Brain and Body

The Surprising Ways Near-Death Experiences Affect the Brain

September 15, 2015 | Kelly Tatera

Photo credit:

Near-death experiences have a profound effect on the brain, deceiving and altering it in different ways.

The feeling that people endure throughout a near-death experience is incomprehensible. Unless you’ve been on the brink of death, it’s probably something that your mind can’t even grasp. Recent research on near-death survivors has shown that these experiences actually alter the brain and can play a few surprising tricks on us.

A study, published in the journal Clinical Psychology Science, looked at the brains of eight passengers who were on the Air Transat Flight 236 from Toronto to Lisbon. On August 24, 2001, the plane ran out of fuel over the ocean, and for 30 minutes, the passengers and cabin crew lived with the traumatizing realization that their plane could go down into the water at any minute.

Luckily, the plane crash-landed in the Azores and everyone survived, but the trauma from the experience became ingrained in the survivors’ brains. Nine years later, brain imaging of the eight passengers revealed the memories of the horrifying event remained “crystal clear” and lit up the distinct brain areas related to memory, emotion, and visual processing. Although it happened almost a decade prior to the time of the scans, the near-death experience still haunts the passengers — even those that did not acquire PTSD (post-traumatic stress disorder).
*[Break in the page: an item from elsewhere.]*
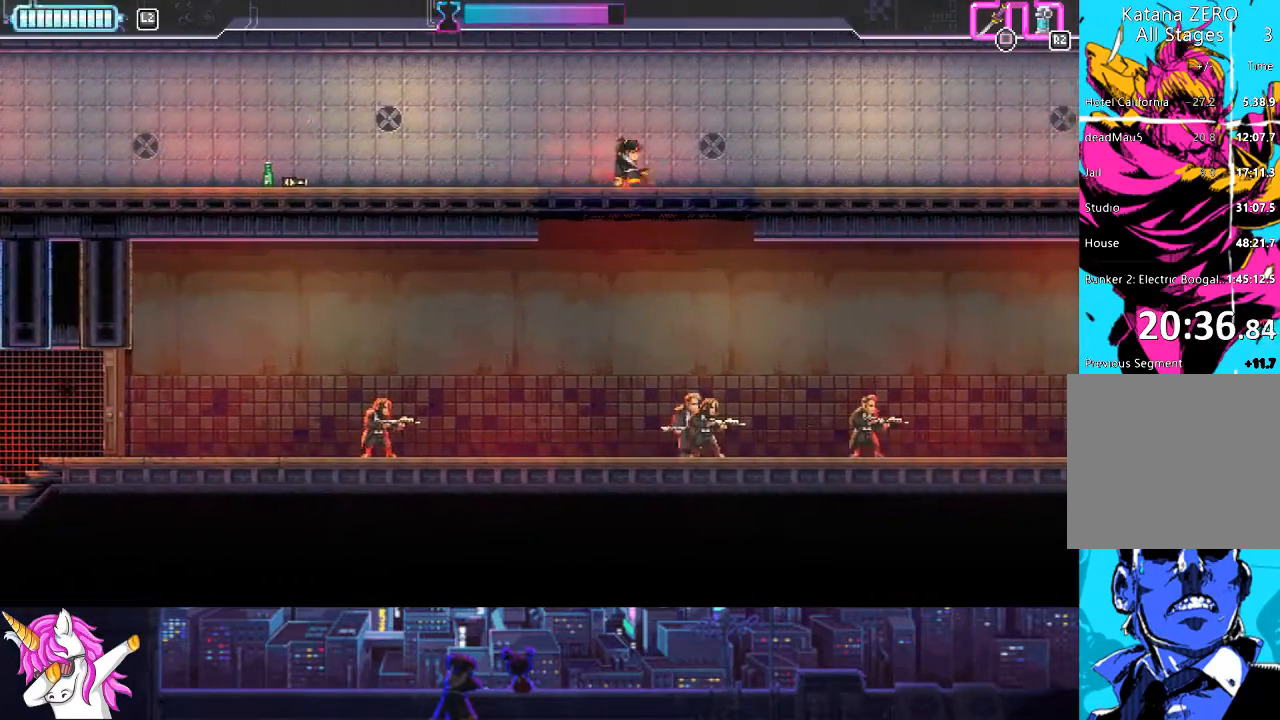
{"buttons": [], "left_stick": "center", "right_stick": "center", "events": [[17, "DPAD_DOWN", "down"], [118, "R1", "down"], [186, "R1", "up"], [220, "DPAD_DOWN", "up"]]}
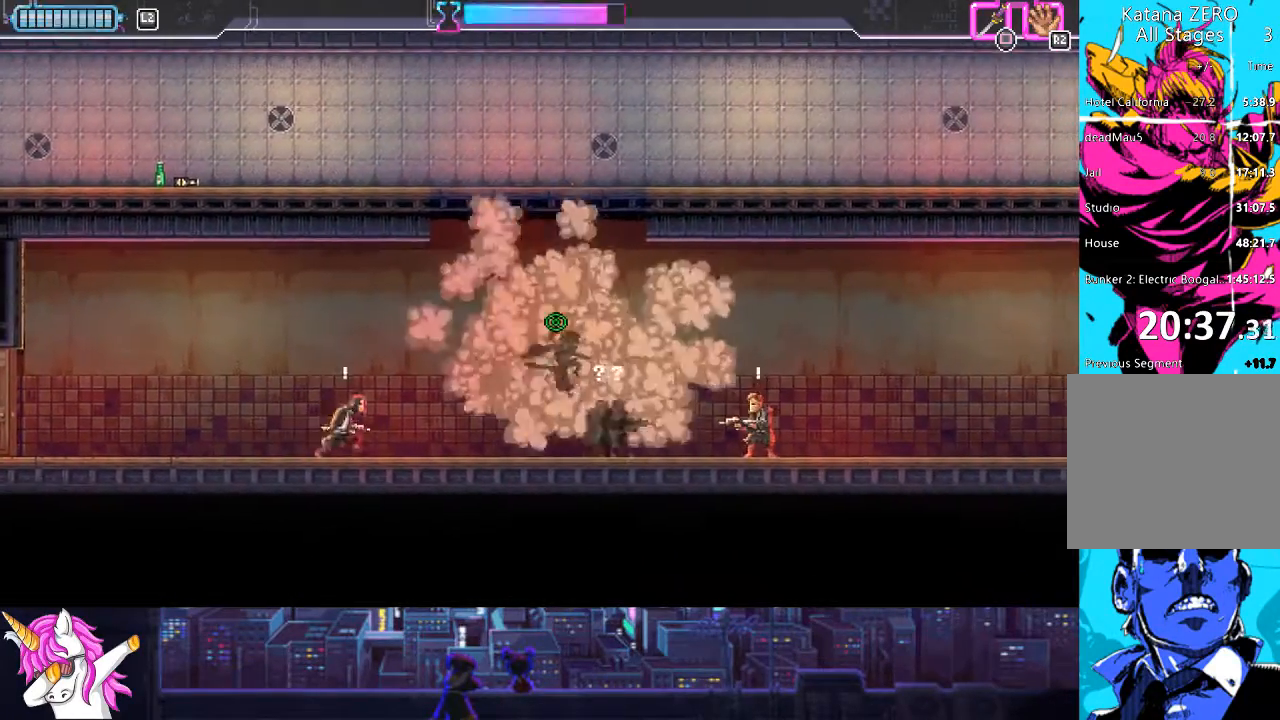
{"buttons": ["SQUARE", "DPAD_RIGHT"], "left_stick": "center", "right_stick": "center", "events": [[84, "DPAD_LEFT", "down"], [169, "DPAD_LEFT", "up"], [304, "DPAD_RIGHT", "down"], [439, "SQUARE", "down"]]}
Brian Levine, senior author of the paper, said in a press release, “Thanks to the passengers who volunteered, we were able to examine the human brain’s response to traumatic memory at a degree of vividness that is generally impossible to attain.”

In the second phase of the study, the eight survivors were placed inside an MRI scanner and asked to watch video clips related to the 9/11 attacks— an event that occurred just three weeks after the Air Transat incident but one that would be much less personal to them. Nonetheless, the scanner showed that the same areas of the brain associated with the emotional memory of their own traumatic experience lit up as if they’d been there. The results suggest that survivors of near-death experiences react more strongly to events than people who hadn’t gone through personal trauma.

It’s also no secret that people claim to encounter many different types of unusual sensations or phenomena during near-death experiences: moving toward the light at the end of the tunnel, the sensation of floating or feeling lightweight, feelings of peace and enlightenment, and profoundly spiritual encounters, like having a conversation with God.

However, scientific evidence suggests that the experience is, in fact, not spiritual or metaphysical, but chemical. These moments are actually a function of anoxia, or oxygen deprivation in the brain.

Another recent study (published April 6) determined that the brain is more active during the dying process than in the waking state. Researchers observed that, in the 30-second period after lab mice’s hearts stopped beating, there was an immediate release of more than a dozen neurochemicals, triggering a connection between the brain and the heart.

Caroline Watt of the University of Edinburgh says that, “contrary to popular belief, research suggests that there is nothing paranormal about these experiences. Instead, near-death experiences are the manifestation of normal brain function gone awry, during a traumatic, and sometimes harmless, event.”

Not only do near-death experiences permanently alter the brain, but they also trick the brain into thinking metaphysical or spiritual experiences occurred. Within the people who survive these unusual events, the effects will deeply resonate. Whether physically or psychologically, their brains will be profoundly changed.